江戸木彫刻
横谷 昭則
横谷昭則さんは江戸木彫刻の職人。
木彫刻を家業とする家に生まれたものの、子どもの頃は工房に入ることは禁止されていたそうです。最初は家業だから継ぐと簡単に考えていたら、父である3代目の光明さんに反対されてしまったといいます。ですが、今では光明さんに認められ、宗舟4代目として日々研鑽を積んでいます。
宗舟では、神社仏閣の建築彫刻と、仏像などの置物を製作していますが、建築彫刻と置物の両方を作っている工房は珍しいそうです。初代の光一さんは、柴又帝釈天にある2m40cmの彫刻「法師修行の図」を手がけた人物。宗舟の工房2階には、当時初代が書いた原画が残っています。
木彫刻は木材をノミで彫って作り上げる作品ですが、素材として使われる木材には、建築彫刻には米ヒバ、置物にはクス、ケヤキ、サクラ、エンジュ、ヒノキ、ツゲ、白檀などが使われます。その中の白檀は、今では価格が高騰して入手しづらい状況にありますが、初代から3代目の光明さんが以前に購入しておいたストックがあり、しばらくは白檀の彫刻も可能なことが強みとなっています。
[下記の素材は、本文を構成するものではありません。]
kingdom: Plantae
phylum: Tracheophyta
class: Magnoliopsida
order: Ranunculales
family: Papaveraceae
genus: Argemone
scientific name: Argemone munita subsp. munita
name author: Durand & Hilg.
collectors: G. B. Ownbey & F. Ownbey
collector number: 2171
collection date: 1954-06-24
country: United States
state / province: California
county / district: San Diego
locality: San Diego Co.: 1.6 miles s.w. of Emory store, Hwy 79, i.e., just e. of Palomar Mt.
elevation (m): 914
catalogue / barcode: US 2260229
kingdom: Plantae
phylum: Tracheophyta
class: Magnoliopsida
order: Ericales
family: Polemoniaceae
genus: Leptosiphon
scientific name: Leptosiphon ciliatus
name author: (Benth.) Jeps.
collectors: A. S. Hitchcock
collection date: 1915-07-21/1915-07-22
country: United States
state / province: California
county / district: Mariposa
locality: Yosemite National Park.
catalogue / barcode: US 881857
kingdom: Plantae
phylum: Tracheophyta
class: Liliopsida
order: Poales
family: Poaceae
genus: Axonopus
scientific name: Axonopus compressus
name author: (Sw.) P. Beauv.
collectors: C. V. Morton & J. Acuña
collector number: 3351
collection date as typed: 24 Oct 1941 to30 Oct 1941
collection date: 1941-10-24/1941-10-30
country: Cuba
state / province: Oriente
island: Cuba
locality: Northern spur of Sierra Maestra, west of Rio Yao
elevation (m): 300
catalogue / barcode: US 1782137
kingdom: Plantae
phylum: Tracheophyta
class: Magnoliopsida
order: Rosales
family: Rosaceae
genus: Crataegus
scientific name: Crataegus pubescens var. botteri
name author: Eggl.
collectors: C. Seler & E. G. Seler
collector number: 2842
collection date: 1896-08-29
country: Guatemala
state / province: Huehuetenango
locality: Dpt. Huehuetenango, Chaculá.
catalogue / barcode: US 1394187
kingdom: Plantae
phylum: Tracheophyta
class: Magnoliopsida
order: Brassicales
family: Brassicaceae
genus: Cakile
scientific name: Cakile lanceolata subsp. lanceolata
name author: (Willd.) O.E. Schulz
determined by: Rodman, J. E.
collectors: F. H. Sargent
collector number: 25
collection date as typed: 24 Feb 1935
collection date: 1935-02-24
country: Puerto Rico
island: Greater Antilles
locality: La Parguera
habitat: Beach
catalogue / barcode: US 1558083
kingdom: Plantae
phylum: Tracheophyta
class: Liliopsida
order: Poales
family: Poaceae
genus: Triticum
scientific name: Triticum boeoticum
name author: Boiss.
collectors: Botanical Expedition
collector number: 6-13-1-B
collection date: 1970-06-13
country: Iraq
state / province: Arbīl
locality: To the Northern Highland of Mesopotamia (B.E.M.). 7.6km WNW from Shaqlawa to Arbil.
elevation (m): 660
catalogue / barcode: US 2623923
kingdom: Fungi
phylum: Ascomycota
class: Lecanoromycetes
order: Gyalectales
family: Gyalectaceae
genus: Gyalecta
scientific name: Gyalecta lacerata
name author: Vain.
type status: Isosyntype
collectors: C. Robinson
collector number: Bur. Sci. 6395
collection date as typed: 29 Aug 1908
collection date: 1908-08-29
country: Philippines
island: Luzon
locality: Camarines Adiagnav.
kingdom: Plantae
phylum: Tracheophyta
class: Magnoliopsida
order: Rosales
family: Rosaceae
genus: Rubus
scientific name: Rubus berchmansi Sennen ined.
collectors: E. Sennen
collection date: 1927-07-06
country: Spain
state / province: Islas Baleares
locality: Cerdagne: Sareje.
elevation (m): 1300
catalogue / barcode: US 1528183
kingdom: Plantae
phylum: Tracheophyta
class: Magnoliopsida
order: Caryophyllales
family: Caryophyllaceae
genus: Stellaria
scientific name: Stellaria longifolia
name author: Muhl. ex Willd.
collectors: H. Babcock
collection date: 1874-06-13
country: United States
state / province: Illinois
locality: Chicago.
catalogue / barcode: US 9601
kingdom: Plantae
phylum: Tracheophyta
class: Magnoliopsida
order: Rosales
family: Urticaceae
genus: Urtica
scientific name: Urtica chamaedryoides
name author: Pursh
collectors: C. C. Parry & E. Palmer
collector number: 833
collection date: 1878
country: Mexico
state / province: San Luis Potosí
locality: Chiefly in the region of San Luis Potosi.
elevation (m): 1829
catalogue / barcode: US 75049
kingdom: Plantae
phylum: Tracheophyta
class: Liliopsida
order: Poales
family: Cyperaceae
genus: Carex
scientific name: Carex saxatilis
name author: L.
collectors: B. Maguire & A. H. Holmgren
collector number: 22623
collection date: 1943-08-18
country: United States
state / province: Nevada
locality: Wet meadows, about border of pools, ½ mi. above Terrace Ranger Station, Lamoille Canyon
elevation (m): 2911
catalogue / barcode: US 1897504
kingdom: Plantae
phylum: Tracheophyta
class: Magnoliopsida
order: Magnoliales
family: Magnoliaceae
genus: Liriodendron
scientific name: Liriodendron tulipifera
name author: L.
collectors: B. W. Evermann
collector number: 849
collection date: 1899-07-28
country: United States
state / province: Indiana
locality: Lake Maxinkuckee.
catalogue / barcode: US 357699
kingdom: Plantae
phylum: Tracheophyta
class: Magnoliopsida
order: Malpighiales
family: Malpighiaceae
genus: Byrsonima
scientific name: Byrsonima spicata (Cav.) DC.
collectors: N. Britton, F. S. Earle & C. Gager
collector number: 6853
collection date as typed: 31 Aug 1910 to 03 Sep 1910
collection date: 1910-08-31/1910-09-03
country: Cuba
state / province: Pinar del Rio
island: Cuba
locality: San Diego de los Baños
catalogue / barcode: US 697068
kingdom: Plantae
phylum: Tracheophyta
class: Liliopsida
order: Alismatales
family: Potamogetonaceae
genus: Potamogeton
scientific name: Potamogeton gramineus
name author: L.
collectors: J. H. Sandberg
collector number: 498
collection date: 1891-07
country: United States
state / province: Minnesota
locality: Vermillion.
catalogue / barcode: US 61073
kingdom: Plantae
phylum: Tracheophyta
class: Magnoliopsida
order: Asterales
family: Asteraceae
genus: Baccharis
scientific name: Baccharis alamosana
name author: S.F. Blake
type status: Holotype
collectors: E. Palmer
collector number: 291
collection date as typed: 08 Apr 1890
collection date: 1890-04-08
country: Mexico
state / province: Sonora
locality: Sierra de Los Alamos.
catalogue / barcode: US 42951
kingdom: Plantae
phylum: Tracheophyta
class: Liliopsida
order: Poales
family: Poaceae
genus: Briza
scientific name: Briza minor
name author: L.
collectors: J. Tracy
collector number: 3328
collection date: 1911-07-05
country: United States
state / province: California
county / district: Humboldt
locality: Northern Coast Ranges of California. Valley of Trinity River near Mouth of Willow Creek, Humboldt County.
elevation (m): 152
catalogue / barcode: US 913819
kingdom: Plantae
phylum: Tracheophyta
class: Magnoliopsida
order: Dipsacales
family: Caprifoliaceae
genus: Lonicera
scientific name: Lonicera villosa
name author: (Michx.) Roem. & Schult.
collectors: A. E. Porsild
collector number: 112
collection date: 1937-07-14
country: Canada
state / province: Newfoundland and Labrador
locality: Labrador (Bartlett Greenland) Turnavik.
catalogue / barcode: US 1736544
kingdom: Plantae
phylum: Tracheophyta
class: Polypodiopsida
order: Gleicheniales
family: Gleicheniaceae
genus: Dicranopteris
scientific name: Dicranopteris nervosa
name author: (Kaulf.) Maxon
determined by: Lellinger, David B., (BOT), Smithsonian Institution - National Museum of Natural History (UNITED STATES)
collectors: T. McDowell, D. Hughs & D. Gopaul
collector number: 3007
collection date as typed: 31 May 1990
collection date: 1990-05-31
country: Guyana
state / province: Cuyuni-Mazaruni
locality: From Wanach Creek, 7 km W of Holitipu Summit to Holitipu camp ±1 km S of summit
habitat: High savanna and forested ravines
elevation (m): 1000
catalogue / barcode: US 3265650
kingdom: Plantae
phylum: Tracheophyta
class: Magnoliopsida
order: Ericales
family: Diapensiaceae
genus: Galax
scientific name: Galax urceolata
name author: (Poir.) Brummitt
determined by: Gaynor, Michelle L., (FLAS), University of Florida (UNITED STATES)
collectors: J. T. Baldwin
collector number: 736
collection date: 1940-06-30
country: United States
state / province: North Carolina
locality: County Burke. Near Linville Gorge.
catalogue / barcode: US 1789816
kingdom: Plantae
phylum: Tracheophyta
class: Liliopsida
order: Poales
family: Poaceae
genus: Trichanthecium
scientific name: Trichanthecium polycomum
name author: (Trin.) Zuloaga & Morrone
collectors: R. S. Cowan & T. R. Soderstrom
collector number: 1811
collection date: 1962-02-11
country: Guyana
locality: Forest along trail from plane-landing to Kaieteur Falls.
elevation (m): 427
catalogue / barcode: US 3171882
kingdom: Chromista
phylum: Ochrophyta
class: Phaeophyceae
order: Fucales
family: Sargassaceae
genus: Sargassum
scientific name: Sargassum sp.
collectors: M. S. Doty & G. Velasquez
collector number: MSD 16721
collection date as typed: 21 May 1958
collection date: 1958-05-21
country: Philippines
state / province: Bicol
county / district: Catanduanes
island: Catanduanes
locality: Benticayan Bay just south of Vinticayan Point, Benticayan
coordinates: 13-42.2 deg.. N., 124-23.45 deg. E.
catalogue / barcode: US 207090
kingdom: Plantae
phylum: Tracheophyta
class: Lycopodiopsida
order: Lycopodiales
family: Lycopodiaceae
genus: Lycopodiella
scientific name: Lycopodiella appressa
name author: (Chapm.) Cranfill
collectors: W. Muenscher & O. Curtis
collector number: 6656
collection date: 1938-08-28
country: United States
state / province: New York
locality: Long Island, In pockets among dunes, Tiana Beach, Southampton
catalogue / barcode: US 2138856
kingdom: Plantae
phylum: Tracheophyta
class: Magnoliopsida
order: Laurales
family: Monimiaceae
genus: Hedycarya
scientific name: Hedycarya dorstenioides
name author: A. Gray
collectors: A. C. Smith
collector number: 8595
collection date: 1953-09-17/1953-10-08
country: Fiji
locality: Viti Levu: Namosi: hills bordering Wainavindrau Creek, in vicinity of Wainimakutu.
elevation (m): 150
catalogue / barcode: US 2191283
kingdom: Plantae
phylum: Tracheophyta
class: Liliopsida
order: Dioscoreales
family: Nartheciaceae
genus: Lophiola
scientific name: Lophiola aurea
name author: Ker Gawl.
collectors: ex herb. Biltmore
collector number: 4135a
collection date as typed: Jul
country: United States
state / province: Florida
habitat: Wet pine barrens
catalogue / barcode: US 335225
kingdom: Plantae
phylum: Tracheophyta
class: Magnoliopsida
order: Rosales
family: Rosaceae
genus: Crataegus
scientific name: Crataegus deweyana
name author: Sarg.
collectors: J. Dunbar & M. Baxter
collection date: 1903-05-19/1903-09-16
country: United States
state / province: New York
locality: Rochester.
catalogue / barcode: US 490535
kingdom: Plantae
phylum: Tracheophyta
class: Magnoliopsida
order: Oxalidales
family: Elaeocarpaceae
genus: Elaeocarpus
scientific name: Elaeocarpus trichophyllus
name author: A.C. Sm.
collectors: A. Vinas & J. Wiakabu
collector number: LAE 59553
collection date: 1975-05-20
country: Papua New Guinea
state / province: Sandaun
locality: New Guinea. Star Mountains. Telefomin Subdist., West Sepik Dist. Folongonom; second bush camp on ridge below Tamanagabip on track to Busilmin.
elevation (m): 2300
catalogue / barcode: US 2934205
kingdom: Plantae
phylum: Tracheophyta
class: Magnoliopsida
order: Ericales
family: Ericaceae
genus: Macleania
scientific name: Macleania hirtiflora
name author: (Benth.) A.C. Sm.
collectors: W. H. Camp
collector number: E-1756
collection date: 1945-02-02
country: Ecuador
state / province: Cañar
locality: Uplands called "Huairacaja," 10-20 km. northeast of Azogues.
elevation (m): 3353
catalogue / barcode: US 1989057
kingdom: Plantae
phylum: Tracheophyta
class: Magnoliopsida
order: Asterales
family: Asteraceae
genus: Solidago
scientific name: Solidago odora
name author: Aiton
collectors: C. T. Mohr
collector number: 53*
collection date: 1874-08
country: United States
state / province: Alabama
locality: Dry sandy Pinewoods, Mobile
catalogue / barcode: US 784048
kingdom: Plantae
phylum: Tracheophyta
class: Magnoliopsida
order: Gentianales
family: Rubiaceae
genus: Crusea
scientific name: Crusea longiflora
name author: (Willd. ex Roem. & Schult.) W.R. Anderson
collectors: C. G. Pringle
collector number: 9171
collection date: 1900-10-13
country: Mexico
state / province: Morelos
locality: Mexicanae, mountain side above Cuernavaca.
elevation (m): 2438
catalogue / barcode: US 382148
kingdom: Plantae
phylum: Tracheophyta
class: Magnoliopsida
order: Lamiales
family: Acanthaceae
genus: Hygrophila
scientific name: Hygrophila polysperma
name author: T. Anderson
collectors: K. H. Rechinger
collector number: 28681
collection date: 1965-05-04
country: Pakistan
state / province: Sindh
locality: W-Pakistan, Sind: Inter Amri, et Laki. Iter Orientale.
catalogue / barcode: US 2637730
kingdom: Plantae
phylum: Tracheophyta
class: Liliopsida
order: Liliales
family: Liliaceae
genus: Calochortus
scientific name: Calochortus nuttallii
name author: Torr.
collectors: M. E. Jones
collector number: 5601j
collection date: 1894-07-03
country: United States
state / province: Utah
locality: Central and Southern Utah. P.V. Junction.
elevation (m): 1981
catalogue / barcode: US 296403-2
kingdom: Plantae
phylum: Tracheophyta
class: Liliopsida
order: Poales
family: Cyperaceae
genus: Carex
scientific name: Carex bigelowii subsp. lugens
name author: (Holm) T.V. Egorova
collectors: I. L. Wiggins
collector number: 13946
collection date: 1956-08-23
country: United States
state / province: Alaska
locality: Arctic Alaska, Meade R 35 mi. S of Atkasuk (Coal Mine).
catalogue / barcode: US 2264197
社寺彫刻の手順は、作品の絵図を紙に描き、型紙を切って木材に墨押しして、彫る場所の見当をつけてから、木取り、粗彫り、小づくり、突き、仕上げという順番で彫りを進めていきます。
「木は作品にした後も年をとる。触って皮脂が付くことで経年変化していくことで良さが増していきます」と横谷さんは木彫刻の魅力を語ります。